Amyotrophic Lateral Sclerosis (ALS) is a progressive neurodegenerative disease targeting motoneurons, leading to paresis and death.

Changes in spinal microcircuits have been suggested to be part of an early homeostatic response to preserve motor output, possibly involving substantial alterations at the level of premotor synapses.

Supported by solid preliminary data, I hypothesize that changes in these circuits precede motoneuron degeneration, and thus propose to address these aims: (1) define early disruptions in connectivity to motoneurons in ALS and (2) determine the genetic profile of these abnormalities.
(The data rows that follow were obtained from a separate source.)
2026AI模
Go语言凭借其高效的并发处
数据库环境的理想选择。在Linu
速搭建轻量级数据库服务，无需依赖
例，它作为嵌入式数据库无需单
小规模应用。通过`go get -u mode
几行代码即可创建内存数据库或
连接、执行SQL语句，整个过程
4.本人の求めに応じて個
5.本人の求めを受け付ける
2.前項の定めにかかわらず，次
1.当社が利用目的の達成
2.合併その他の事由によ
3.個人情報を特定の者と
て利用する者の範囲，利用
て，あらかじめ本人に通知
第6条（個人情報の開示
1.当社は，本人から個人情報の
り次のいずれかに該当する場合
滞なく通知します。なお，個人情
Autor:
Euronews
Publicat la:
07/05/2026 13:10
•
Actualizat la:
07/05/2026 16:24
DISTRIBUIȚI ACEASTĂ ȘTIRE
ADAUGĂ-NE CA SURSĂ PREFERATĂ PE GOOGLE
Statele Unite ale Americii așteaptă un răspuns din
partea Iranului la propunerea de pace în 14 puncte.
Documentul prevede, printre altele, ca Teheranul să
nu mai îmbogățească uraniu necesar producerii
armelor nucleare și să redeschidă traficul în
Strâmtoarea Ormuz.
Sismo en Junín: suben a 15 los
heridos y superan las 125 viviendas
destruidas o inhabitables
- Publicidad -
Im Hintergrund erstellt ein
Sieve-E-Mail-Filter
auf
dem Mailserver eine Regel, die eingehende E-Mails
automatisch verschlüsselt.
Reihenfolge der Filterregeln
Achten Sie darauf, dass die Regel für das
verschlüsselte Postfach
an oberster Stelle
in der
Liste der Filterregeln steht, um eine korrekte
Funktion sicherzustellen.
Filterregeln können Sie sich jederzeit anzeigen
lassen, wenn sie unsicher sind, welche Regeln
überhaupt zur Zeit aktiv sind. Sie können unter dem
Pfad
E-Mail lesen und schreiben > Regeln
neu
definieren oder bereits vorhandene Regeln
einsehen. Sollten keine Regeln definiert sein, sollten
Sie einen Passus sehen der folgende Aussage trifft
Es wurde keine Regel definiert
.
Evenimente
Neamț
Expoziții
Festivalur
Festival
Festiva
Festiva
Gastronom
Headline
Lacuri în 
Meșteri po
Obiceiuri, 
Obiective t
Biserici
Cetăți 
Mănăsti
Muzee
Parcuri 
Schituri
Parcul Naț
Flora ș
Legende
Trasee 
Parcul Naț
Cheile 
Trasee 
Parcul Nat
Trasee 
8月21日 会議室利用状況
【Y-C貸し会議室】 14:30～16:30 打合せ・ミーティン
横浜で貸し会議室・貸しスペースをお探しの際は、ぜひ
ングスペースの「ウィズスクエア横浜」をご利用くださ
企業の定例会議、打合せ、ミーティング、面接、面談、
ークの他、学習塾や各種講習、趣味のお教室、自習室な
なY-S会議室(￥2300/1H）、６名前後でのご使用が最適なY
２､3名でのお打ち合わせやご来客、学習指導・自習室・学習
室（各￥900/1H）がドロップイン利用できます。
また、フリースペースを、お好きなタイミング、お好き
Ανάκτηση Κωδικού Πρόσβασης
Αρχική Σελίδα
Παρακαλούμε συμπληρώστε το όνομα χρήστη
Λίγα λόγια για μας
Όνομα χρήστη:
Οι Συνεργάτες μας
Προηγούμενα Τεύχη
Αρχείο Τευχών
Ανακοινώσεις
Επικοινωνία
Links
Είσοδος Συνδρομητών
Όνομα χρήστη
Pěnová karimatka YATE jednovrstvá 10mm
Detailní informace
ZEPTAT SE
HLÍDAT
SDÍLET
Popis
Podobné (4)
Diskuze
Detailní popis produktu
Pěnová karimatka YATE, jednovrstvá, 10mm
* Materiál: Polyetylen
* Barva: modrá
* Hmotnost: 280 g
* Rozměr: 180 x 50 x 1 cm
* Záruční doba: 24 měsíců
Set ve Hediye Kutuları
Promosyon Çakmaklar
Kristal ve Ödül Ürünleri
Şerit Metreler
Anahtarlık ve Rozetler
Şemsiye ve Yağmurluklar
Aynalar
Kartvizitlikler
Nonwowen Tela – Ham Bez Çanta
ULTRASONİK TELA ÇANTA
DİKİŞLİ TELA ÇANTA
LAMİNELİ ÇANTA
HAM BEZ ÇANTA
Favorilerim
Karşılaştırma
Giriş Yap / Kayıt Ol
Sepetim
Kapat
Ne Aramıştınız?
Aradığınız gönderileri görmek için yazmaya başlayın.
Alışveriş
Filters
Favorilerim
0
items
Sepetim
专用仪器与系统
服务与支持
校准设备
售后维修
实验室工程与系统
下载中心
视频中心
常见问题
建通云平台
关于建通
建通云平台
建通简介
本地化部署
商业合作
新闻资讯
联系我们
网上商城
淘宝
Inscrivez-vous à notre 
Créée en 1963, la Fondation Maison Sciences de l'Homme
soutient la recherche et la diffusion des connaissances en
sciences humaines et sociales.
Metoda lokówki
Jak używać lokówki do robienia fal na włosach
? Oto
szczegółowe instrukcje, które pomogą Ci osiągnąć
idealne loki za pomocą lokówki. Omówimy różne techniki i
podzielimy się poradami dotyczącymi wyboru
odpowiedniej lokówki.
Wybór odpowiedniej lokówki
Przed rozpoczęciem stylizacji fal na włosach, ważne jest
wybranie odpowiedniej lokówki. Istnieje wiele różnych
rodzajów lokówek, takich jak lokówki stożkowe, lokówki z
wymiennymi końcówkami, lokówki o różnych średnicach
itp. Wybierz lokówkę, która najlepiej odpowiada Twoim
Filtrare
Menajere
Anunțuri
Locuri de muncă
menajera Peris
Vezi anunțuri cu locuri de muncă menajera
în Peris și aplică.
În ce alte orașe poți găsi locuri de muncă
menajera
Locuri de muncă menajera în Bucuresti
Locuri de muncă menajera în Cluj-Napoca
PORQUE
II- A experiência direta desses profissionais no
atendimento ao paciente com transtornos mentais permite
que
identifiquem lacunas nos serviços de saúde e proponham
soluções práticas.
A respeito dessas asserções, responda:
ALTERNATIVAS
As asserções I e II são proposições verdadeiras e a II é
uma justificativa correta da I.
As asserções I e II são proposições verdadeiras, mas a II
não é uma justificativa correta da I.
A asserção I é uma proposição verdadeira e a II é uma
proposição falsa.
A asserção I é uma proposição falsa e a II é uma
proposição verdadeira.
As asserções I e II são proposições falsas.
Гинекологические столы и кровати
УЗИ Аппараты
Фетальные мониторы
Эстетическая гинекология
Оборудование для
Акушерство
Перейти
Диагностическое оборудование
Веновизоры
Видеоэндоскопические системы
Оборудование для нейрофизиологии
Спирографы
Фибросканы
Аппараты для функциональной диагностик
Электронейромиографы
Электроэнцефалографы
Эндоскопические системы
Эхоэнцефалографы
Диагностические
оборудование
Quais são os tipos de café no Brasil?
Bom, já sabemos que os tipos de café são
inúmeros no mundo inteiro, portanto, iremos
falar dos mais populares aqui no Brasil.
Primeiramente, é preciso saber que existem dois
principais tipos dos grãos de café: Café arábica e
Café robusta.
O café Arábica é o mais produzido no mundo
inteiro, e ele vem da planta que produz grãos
I will characterize well-known spinal synaptic pathways such as Ia excitation, disynaptic reciprocal inhibition and pre-synaptic inhibition in wildtype mice and 2 different models of ALS (SOD1G93A and TDP-43-A315T).

I will do this both in vitro, by using a novel isolated mature mouse spinal cord preparation, and in vivo by performing intracellular recordings of motoneurons and EMG recordings with chronically implanted multielectrode arrays.

These experiments will be complemented with transcriptomic analysis using single-cell patch seq and laser capture microscopy to reveal if changes in specific spinal microcircuits are accompanied by changes in expression profile of motoneurons and interneurons. This project will reveal if early degeneration in ALS results in generalized circuit impairment.